Me dejaron solo varios días, lo cual fue mejor que una paliza. Naturalmente, me dio tiempo de sobra de pensar en Noreen y de preocuparme por lo preocupada que estaría ella por mí. ¿Qué pensaría? ¿Qué pensaba uno cuando un ser querido desaparecía de las calles de Berlín y se lo llevaban a un campo de concentración o a una cárcel policial? La experiencia me dio una idea nueva de lo que era ser judío o comunista en la nueva Alemania. Sin embargo, mi mayor preocupación era yo mismo. ¿De verdad me arrojarían al Havel si me negaba a firmar el D-11? Y si lo firmaba, ¿podría fiarme de que, acto seguido, Helldorf no me mandaría a un campo de concentración?

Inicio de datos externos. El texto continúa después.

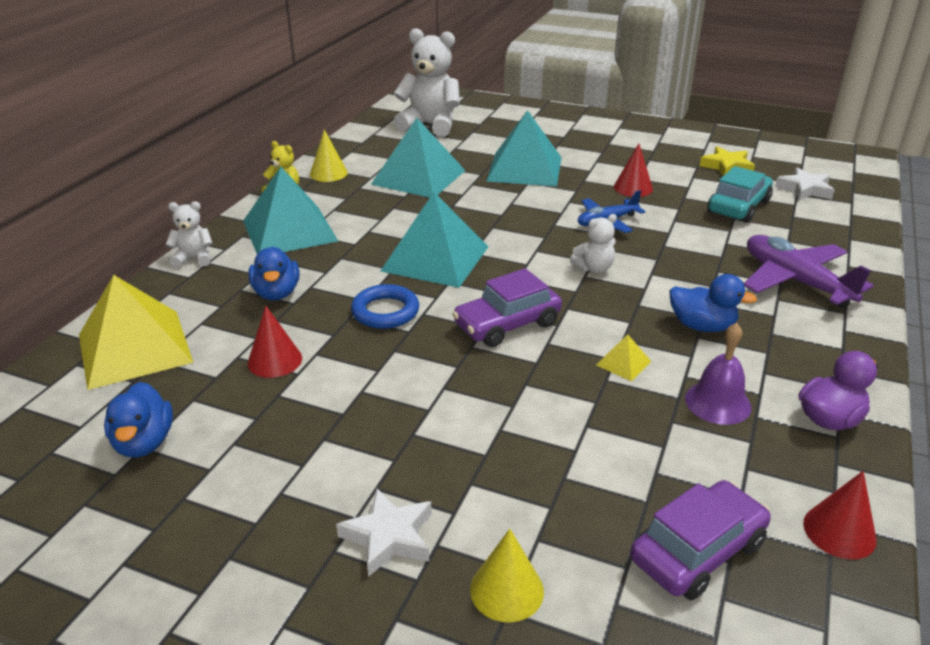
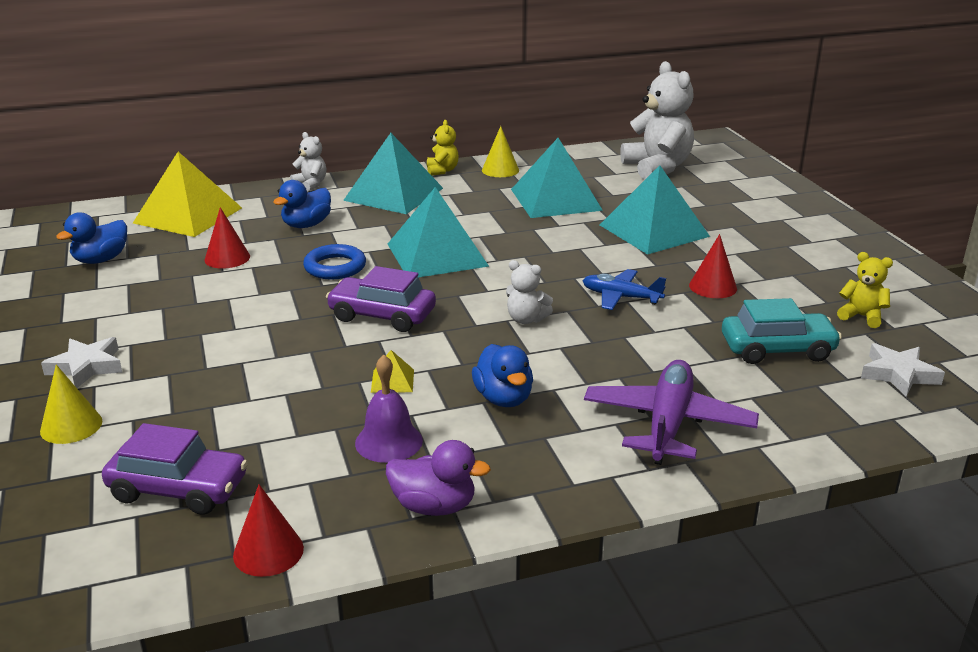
camera: 50 degrees right, 5 degrees down
yellow star [699,147,755,176] -> yellow teddy bear [837,252,893,328]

Cuando no me preocupaba por mí, pensaba en que, gracias a Von Helldorf, sabía una cosa más que antes sobre la muerte de Isaac Deutsch: que su cadáver tenía algo que ver con el del doctor Heinrich Rubusch, en cuyo caso, ¿sería posible que su muerte en una habitación del Adlon no hubiera sido natural? Pero, ¿entonces? En mi vida había visto un fiambre tan natural. Rust y Brandt, los dos polis que se habían encargado del caso, me habían dicho que había muerto de aneurisma cerebral. ¿Me habrían mentido? Y Max Reles… ¿qué tenía que ver en todo el asunto?